Let be $\Omega \subset \mathbb{R}^n$ an open set and $E = H_0^1(\Omega) \cap L^p(\Omega)$ with $1 \leq p < \infty$ provided with the norm $||u||_E = ||u||_{H_0^1(\Omega)} + ||u||_{L^p(\Omega)}$. Show that $(E,||\cdot||_E)$ is a Banach space.
I would like to know if my attempt is right.
$\textbf{My attempt:}$
Let be $(\varphi_m) \subset E$ a Cauchy sequence, then there are $u \in H_0^1(\Omega)$ and $v \in L^p(\Omega)$ such that $||u - \varphi_m||_{H_0^1(\Omega)} \rightarrow 0$ and $||v - \varphi_m||_{L^p(\Omega)} \rightarrow 0$. These functions are in $L_{\text{loc}}^1(\Omega)$ because $u \in L^2(\Omega)$ and $v \in L^p(\Omega)$. We only need to show that $||u - v||_{L_{\text{loc}}^1(\Omega)} = 0$ to ensure $u \in E$, but this occurs because
$\begin{align*} 0 &\leq ||u - v||_{L_{\text{loc}}^1(\Omega)}\\ &\leq ||u - \varphi_m||_{L_{\text{loc}}^1(\Omega)} + ||\varphi_m - v||_{L_{\text{loc}}^1(\Omega)}\\ &\overset{m \rightarrow \infty}{\rightarrow} 0, \end{align*}$
where this convergence is true from the convergences previous and because $L^p(\Omega) \hookrightarrow L_{\text{loc}}^1(\Omega)$ for $1 \leq p < \infty$. $\square$
Thanks in advance!
Your attempt is flawed because $L^1_{loc}$ is not a normed space.
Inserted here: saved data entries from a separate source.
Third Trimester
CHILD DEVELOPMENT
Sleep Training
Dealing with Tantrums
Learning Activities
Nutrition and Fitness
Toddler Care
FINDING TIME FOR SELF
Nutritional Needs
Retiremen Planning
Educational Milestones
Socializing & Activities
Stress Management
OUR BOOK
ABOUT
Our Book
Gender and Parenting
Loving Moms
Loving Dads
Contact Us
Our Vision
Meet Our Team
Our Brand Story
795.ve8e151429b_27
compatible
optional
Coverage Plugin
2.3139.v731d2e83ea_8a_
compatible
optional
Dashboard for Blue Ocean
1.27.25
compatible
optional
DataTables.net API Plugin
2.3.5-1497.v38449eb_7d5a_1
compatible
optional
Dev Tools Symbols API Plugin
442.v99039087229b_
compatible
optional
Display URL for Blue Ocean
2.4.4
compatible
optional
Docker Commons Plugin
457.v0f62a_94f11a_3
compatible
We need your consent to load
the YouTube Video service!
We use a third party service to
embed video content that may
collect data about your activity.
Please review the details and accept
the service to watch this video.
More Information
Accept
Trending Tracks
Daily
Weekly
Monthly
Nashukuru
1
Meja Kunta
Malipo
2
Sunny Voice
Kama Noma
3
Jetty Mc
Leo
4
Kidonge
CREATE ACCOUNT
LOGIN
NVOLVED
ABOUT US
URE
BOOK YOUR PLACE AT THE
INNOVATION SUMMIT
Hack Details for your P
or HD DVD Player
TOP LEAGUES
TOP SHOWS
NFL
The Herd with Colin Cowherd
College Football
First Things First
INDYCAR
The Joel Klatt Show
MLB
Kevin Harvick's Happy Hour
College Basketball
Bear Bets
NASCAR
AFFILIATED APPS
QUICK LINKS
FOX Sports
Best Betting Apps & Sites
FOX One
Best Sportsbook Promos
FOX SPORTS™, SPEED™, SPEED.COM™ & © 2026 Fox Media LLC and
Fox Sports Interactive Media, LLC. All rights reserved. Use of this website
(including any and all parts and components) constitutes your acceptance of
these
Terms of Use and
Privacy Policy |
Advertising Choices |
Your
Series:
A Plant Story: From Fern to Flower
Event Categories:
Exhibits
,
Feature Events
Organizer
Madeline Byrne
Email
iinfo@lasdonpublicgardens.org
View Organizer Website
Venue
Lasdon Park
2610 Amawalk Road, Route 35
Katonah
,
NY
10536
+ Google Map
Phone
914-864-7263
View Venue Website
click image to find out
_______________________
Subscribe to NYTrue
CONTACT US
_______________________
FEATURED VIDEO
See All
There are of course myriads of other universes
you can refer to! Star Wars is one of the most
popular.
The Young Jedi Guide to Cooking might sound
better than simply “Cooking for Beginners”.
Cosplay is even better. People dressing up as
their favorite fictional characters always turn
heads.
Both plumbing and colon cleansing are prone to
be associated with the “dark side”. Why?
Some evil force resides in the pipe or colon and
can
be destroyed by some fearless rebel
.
Instead take arbitrary compact $K\subset \Omega$. Then the convergence of $\phi_m$ implies $\|u-\phi_m\|_{L^1(K)}\to 0$ and $\|v-\phi_m\|_{L^1(K)}\to 0$.
Here is a different attempt without talking about $L^1_{loc}$.
We have $\phi_m \to u$ in $H^1_0$ and $\phi_m \to v$ in $L^p$. It only remains to show $u=v$. Take $z\in C_c^\infty(\Omega)$. Then $\phi\mapsto \int_\Omega z\phi $ is a linear and bounded functional on both $H^1_0$ and $L^p$. This proves $$ \int_\Omega \phi_m z \to \int_\Omega u z $$ and $$ \int_\Omega \phi_m z \to \int_\Omega v z. $$ It follows $\int_\Omega (u-v)z=$ for all $z\in C_c^\infty(\Omega)$. Hence $u=v$ a.e.